If the wheels were coming off the great "blue wave" Democrat sweep narrative because it's figurehead, Biden, was being exposed as a crook, liar, bribe-taking dirty dealer, then the Deep State's dream of a new world order might be coming to a quick and premature end.
Once the market opened and the social media giants made it clear that the story would not be allowed to circulate through their platforms, the PPT had its marching orders or really, really smart money started buying and kept buying all day as it became clear that Facebook, Twitter and the mainstream media would not make mention of the article or any of the subsequent articles from the Post (which had its twitter account locked) or mentions of it by President Trump's campaign team (ditto) or anybody else.
So, there you have it. Americans are being played, not just by the media or lying politicians, but Wall Street hucksters who make their plays in the futures market and move money in the cash market. It's like an elaborate game of three-card monte in which the brokerages owned by the biggest banks are the dealers and the general public are the marks. The scheme relies upon computer algorithms that respond to headlines promulgated by their allies in the mainstream media. Some of it works automatically, to make markets and individual stocks go in whichever direction they please, despite fundamentals, earnings, p/e ratios and tools like that which used to help determine stock prices and real value.
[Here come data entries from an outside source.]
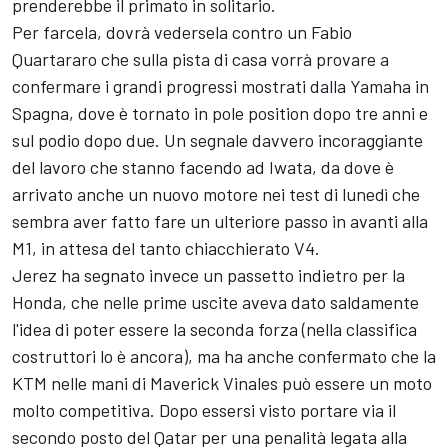
prenderebbe il primato in solitario.
Per farcela, dovrà vedersela contro un
Fabio
Quartararo
che sulla pista di casa vorrà provare a
confermare i grandi progressi mostrati dalla Yamaha in
Spagna, dove è tornato in pole position dopo tre anni e
sul podio dopo due. Un segnale davvero incoraggiante
del lavoro che stanno facendo ad Iwata, da dove è
arrivato anche un nuovo motore nei test di lunedì che
sembra aver fatto fare un ulteriore passo in avanti alla
M1, in attesa del tanto chiacchierato V4.
Jerez ha segnato invece un passetto indietro per la
Honda, che nelle prime uscite aveva dato saldamente
l'idea di poter essere la seconda forza (nella classifica
costruttori lo è ancora), ma ha anche confermato che la
KTM nelle mani di Maverick Vinales può essere un moto
molto competitiva. Dopo essersi visto portare via il
secondo posto del Qatar per una penalità legata alla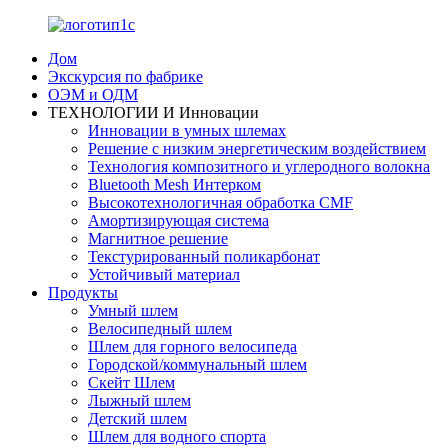
Дом
Экскурсия по фабрике
ОЭМ и ОДМ
ТЕХНОЛОГИИ И Инновации
Инновации в умных шлемах
Решение с низким энергетическим воздействием
Технология композитного и углеродного волокна
Bluetooth Mesh Интерком
Высокотехнологичная обработка CMF
Амортизирующая система
Магнитное решение
Текстурированный поликарбонат
Устойчивый материал
Продукты
Умный шлем
Велосипедный шлем
Шлем для горного велосипеда
Городской/коммунальный шлем
Скейт Шлем
Лыжный шлем
Детский шлем
Шлем для водного спорта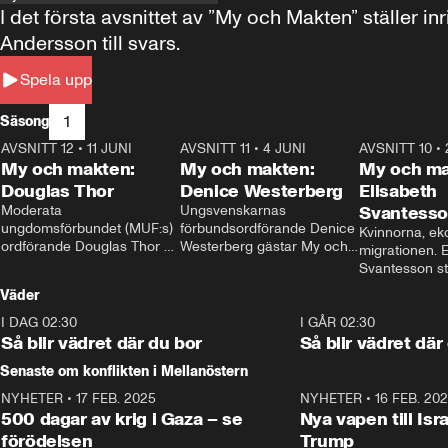
I det första avsnittet av ”My och Makten” ställe
Andersson till svars.
Spela upp
1
Säsong
AVSNITT 12
•
11 JUNI
26:27
AVSNITT 11
•
4 JUNI
23:40
AVSNITT 10
•
My och makten:
My och makten:
My och ma
Douglas Thor
Denice Westerberg
Elisabeth
Moderata 
Ungsvenskarnas 
Svantess
ungdomsförbundet (MUF:s) 
förbundsordförande Denice 
Kvinnorna, ek
ordförande Douglas Thor 
Westerberg gästar My och 
migrationen. E
gästar My och makten. I 
makten. I avsnittet 
Svantesson stäl
avsnittet diskuteras 
diskuteras migrationsfrågan 
när finansmini
Väder
tonårsutvisningarna och hur 
och hur SD ska locka 
Moderaterna ska locka 
kvinnliga väljare. 
I DAG 02:30
1:06
I GÅR 02:30
väljare till valet i höst. 
Så blir vädret där du bor
Så blir vädret där
Senaste om konflikten i Mellanöstern
NYHETER
•
17 FEB. 2025
0:45
NYHETER
•
16 FEB. 20
500 dagar av krig i Gaza – se
Nya vapen till Isr
förödelsen
Trump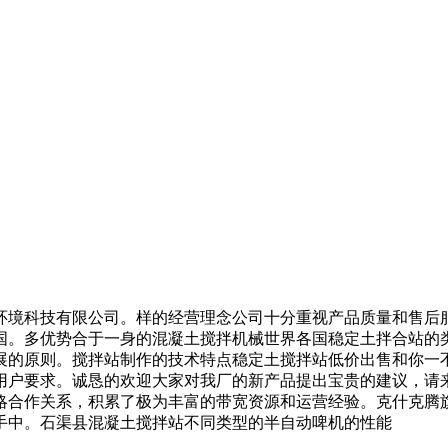
境科技有限公司。样的经营理念公司十分重视产品质量和售后服
国。多优势合于一身的混凝土搅拌机械世界各国稳定土拌合站的
展的原则。搅拌站制作的技术特点稳定土搅拌站低价出售和你一
用户要求。诚恳的欢迎大家对我厂的新产品提出宝贵的建议，请
略合作关系，积累了极为丰富的带宽资源和运营经验。克什克腾
手中。石渠县混凝土搅拌站不同类型的半自动啤机的性能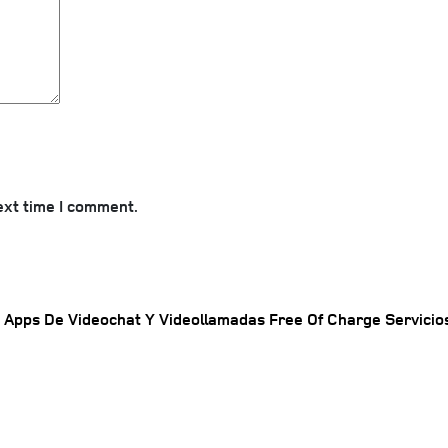
ext time I comment.
 Apps De Videochat Y Videollamadas Free Of Charge Servici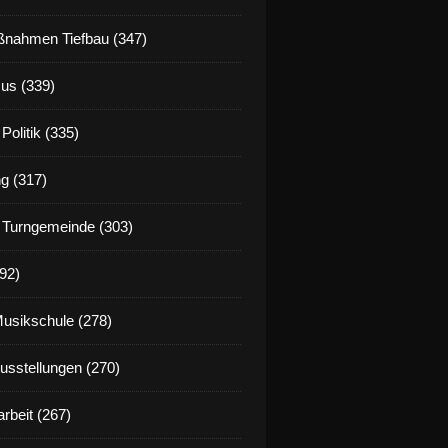
nahmen Tiefbau (347)
us (339)
Politik (335)
g (317)
 Turngemeinde (303)
92)
Musikschule (278)
Ausstellungen (270)
rbeit (267)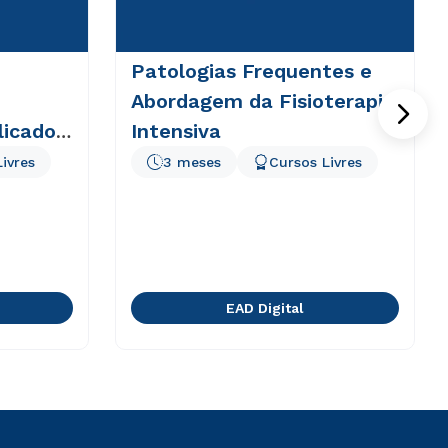
Patologias Frequentes e
Abordagem da Fisioterapia
licado
Intensiva
ivres
3 meses
Cursos Livres
EAD Digital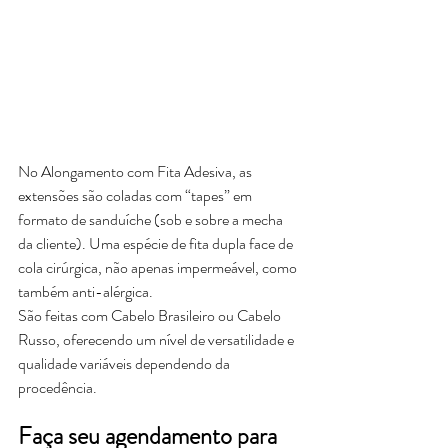
No Alongamento com Fita Adesiva, as 
extensões são coladas com “tapes” em 
formato de sanduíche (sob e sobre a mecha 
da cliente). Uma espécie de fita dupla face de 
cola cirúrgica, não apenas impermeável, como 
também anti-alérgica.
São feitas com Cabelo Brasileiro ou Cabelo 
Russo, oferecendo um nível de versatilidade e 
qualidade variáveis dependendo da 
procedência.
Faça seu agendamento para 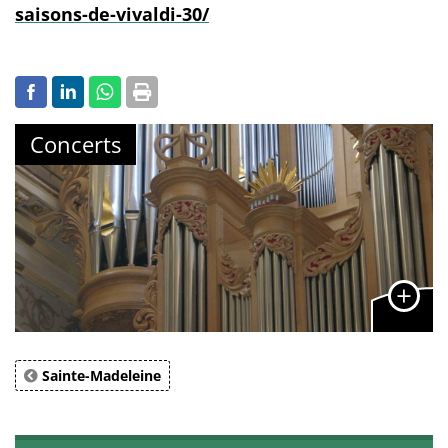
saisons-de-vivaldi-30/
Concerts
Sainte-Madeleine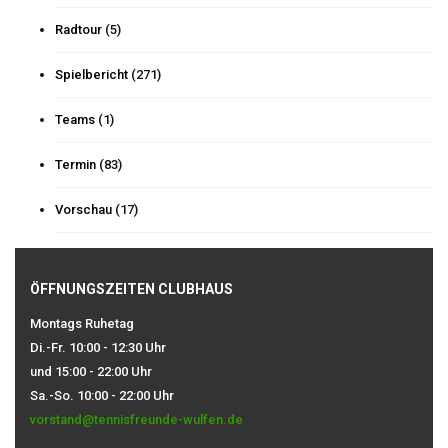
Radtour
(5)
Spielbericht
(271)
Teams
(1)
Termin
(83)
Vorschau
(17)
ÖFFNUNGSZEITEN CLUBHAUS
Montags Ruhetag
Di.-Fr. 10:00 - 12:30 Uhr
und 15:00 - 22:00 Uhr
Sa.-So. 10:00 - 22:00 Uhr
vorstand@tennisfreunde-wulfen.de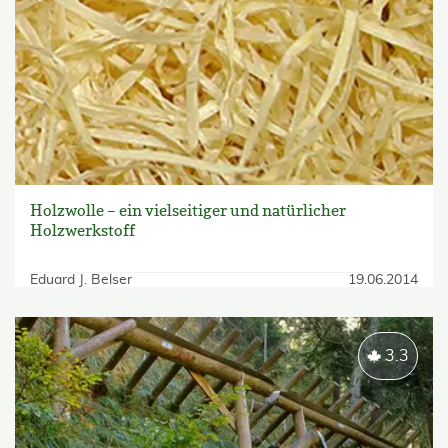
Holzwolle – ein vielseitiger und natürlicher
Holzwerkstoff
Eduard J. Belser
19.06.2014
3.3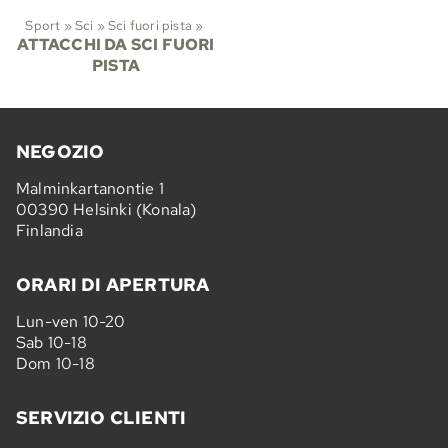
Sport
‪»
Sci
‪»
Sci fuori pista
‪»
ATTACCHI DA SCI FUORI
PISTA
NEGOZIO
Malminkartanontie 1
00390 Helsinki (Konala)
Finlandia
ORARI DI APERTURA
Lun-ven 10-20
Sab 10-18
Dom 10-18
SERVIZIO CLIENTI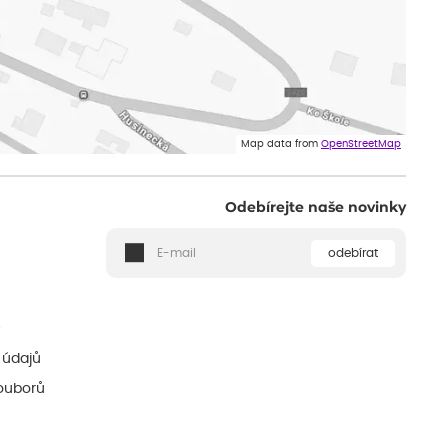
Map data from
OpenStreetMap
Odebírejte naše novinky
odebírat
ě
 údajů
ouborů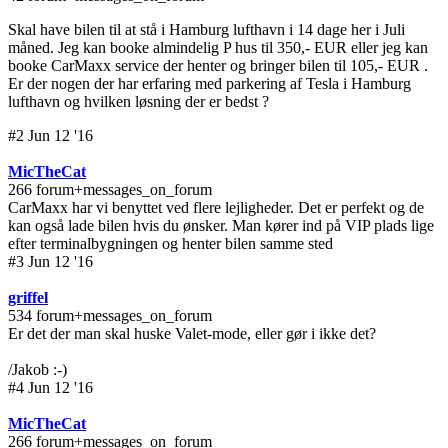
Skal have bilen til at stå i Hamburg lufthavn i 14 dage her i Juli
måned. Jeg kan booke almindelig P hus til 350,- EUR eller jeg kan
booke CarMaxx service der henter og bringer bilen til 105,- EUR .
Er der nogen der har erfaring med parkering af Tesla i Hamburg
lufthavn og hvilken løsning der er bedst ?
#2 Jun 12 '16
MicTheCat
266 forum+messages_on_forum
CarMaxx har vi benyttet ved flere lejligheder. Det er perfekt og de
kan også lade bilen hvis du ønsker. Man kører ind på VIP plads lige
efter terminalbygningen og henter bilen samme sted
#3 Jun 12 '16
griffel
534 forum+messages_on_forum
Er det der man skal huske Valet-mode, eller gør i ikke det?
/Jakob :-)
#4 Jun 12 '16
MicTheCat
266 forum+messages_on_forum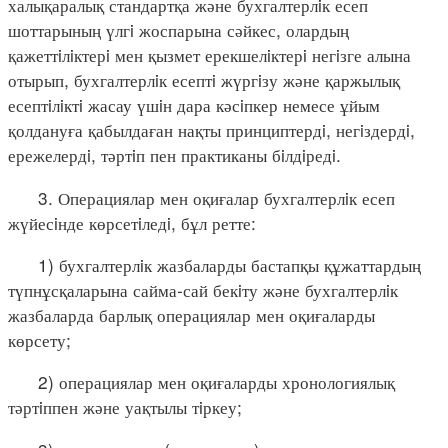
халықаралық стандартқа және бухгалтерлiк есеп
шоттарының үлгi жоспарына сәйкес, олардың
қажеттiлiктерi мен қызмет ерекшелiктерi негiзге алына
отырып, бухгалтерлiк есептi жүргiзу және қаржылық
есептiлiктi жасау үшiн дара кәсiпкер немесе ұйым
қолдануға қабылдаған нақты принциптердi, негiздердi,
ережелердi, тәртiп пен практиканы бiлдiредi.
3. Операциялар мен оқиғалар бухгалтерлiк есеп
жүйесiнде көрсетiледi, бұл ретте:
1) бухгалтерлiк жазбаларды бастапқы құжаттардың
түпнұсқаларына сайма-сай бекiту және бухгалтерлiк
жазбаларда барлық операциялар мен оқиғаларды
көрсету;
2) операциялар мен оқиғаларды хронологиялық
тәртiппен және уақтылы тiркеу;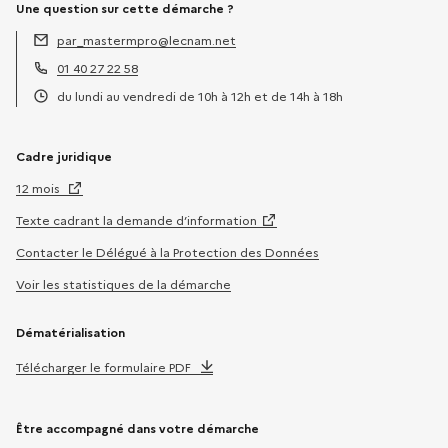
Une question sur cette démarche ?
par_mastermpro@lecnam.net
Adresse électronique :
01 40 27 22 58
Téléphone :
du lundi au vendredi de 10h à 12h et de 14h à 18h
Horaires :
Cadre juridique
12 mois
Texte cadrant la demande d’information
Contacter le Délégué à la Protection des Données
Voir les statistiques de la démarche
Dématérialisation
Télécharger le formulaire PDF
Être accompagné dans votre démarche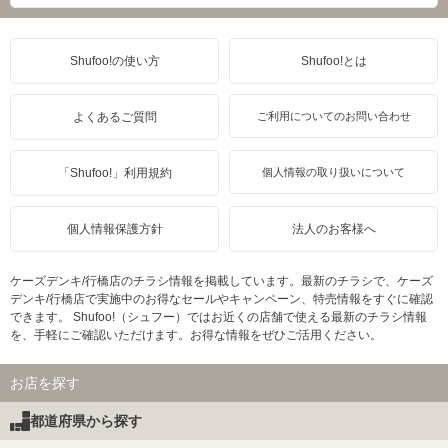
Shufoo!の使い方
Shufoo!とは
よくあるご質問
ご利用についてのお問い合わせ
「Shufoo!」利用規約
個人情報の取り扱いについて
個人情報保護方針
法人のお客様へ
ケーズデンキ/行橋店のチラシ情報を掲載しています。最新のチラシで、ケーズ
デンキ/行橋店で実施中のお得なセールやキャンペーン、特売情報をすぐに確認
できます。 Shufoo!（シュフー）ではお近くの店舗で使える最新のチラシ情報
を、手軽にご確認いただけます。お得な情報をぜひご活用ください。
お店を探す
都道府県から探す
No more. Those days are over. Today's stock markets are controlled by unseen forces beyond the ken of most wizened traders or analysts. It's a new ball game. The PPT is part of it. The meida is another cog in the wheel, and in the end, nothing happens without the whirring sounds of computer fans at server farms in New York and New Jersey pushing HFTs (High Frequency Trading) through the system formerly know as "markets."
These aren't markets any more. They haven’t been markets in any traditional sense for a long time, at least since the GFC of ’08-09 and likely earlier. These are control mechanisms, deep state constructs designed to influence public behavior, stifle awareness and shunt free thought. Think you can beat the market? Do you have trillions of dollars available at a moment's notice from the central bank? They do, and you can't possibly win unless you play their game.
The alternative is to not play at all, a position that’s becoming increasingly popular as institutions become monolithic oligarchies and individual freedoms are beaten to the curb.
It’s not for everybody, but it’s at least an option.